▶ _Exercise aim_: Please reproduce, exactly and with nothing added, the line containing "ring dip: (536, 515)" and every line after it to the end of the records.

□ □ □

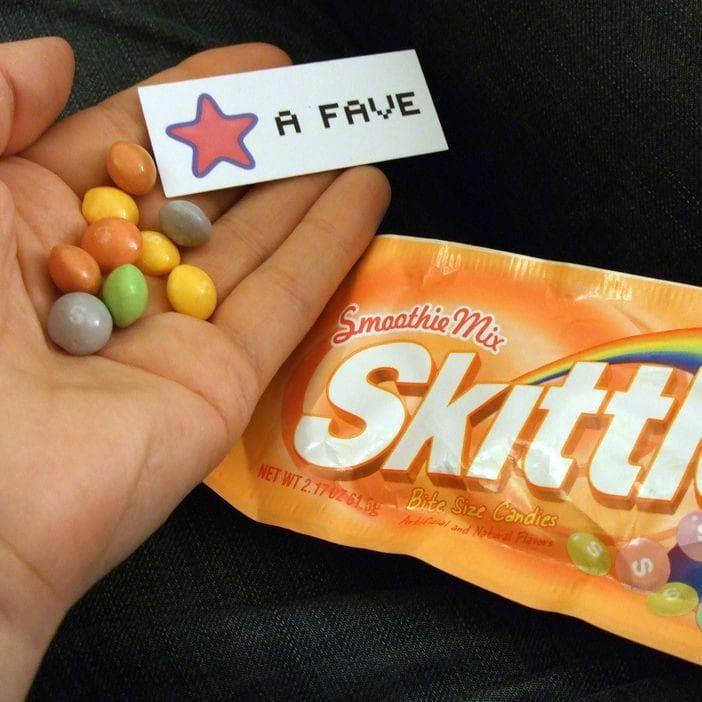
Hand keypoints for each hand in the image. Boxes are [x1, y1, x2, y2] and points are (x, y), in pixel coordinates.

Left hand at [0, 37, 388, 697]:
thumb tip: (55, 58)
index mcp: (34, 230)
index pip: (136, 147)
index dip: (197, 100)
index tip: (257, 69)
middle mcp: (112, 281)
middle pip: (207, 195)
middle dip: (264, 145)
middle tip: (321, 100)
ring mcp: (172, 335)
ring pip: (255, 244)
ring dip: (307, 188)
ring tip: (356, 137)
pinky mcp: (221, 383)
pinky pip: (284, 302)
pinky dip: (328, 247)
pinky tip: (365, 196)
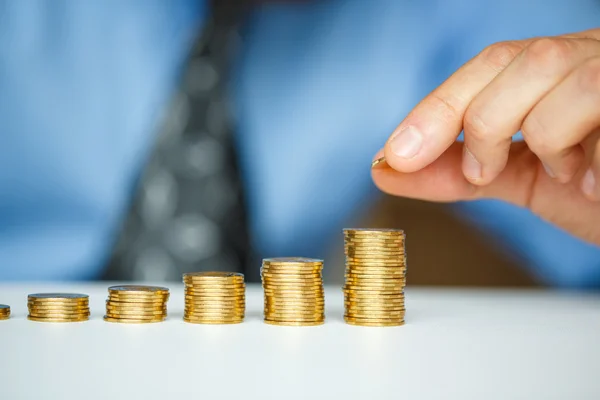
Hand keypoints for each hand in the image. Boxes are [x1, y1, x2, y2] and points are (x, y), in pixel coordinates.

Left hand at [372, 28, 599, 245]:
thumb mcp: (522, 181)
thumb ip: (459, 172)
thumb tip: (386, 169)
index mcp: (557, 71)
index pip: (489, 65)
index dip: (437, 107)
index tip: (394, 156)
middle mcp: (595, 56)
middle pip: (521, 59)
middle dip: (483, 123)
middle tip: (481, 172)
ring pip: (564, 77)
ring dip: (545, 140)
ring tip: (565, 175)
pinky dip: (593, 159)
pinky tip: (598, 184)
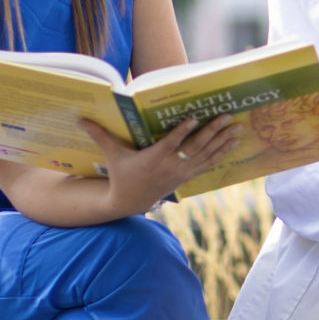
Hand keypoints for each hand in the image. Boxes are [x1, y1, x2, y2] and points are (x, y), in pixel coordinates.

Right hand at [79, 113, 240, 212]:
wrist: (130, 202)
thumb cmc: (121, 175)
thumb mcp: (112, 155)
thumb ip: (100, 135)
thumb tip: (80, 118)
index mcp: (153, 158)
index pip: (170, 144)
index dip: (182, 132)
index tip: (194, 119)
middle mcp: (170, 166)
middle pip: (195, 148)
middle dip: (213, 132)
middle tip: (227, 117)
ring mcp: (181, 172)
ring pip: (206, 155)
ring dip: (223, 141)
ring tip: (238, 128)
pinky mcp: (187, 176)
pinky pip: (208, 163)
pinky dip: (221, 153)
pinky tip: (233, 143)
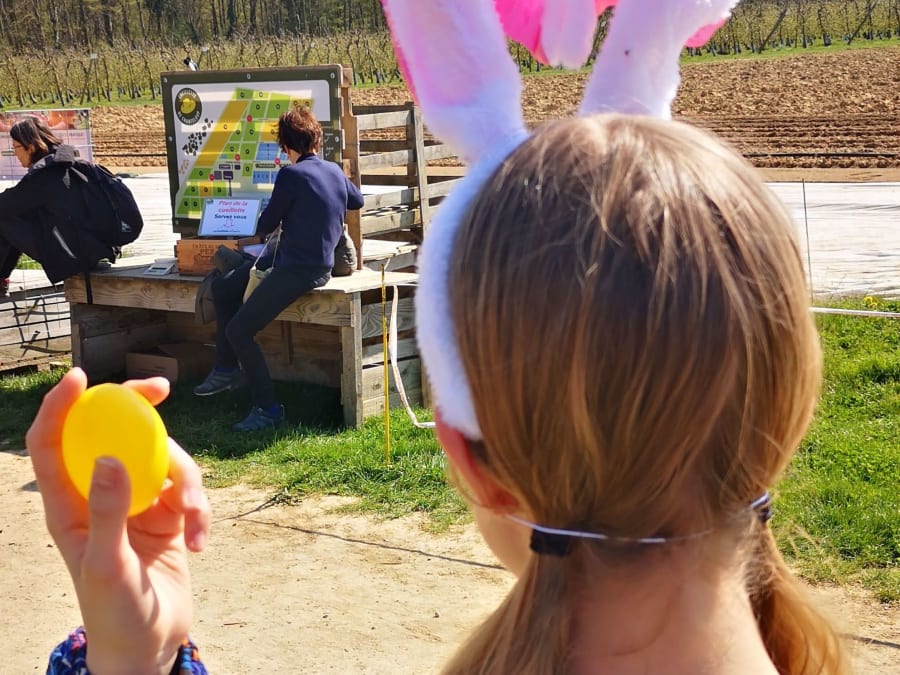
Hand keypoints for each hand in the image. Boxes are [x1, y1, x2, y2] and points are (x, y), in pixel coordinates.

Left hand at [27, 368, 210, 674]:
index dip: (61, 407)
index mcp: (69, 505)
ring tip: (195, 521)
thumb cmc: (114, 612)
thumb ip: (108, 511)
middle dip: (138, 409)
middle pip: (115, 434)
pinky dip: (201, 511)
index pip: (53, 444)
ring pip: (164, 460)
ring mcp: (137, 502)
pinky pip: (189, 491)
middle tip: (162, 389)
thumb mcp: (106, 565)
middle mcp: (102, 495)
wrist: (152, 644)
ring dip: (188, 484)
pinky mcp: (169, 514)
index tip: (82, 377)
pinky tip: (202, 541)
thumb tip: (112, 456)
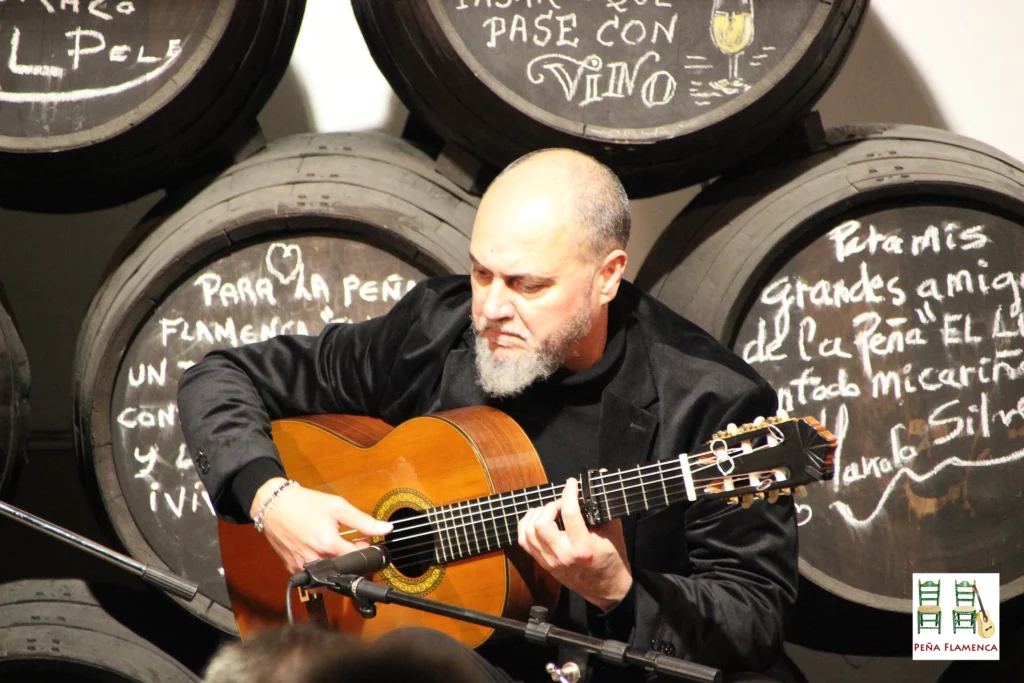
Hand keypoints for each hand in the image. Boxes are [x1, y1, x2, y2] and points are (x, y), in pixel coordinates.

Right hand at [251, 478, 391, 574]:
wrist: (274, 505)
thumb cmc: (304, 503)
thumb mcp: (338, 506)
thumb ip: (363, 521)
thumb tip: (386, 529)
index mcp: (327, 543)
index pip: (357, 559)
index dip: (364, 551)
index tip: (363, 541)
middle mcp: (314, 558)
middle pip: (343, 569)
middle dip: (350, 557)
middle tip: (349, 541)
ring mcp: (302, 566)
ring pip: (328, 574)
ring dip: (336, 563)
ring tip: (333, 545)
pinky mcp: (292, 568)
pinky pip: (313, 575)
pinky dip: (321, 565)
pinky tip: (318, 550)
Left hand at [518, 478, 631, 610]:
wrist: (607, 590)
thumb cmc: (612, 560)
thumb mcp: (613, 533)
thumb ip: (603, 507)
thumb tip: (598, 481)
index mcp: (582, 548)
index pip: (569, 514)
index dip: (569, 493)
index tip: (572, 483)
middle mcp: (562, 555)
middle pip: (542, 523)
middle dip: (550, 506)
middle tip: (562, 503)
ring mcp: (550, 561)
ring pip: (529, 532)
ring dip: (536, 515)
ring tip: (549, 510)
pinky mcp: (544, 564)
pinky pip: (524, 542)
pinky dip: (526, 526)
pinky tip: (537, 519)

□ □ □

▶ _Reply_:
ring dip: (536, 515)
ring tip: (549, 510)
pinky mcp: (544, 564)
pinky pip: (524, 542)
pinky dip: (526, 526)
pinky tip: (537, 519)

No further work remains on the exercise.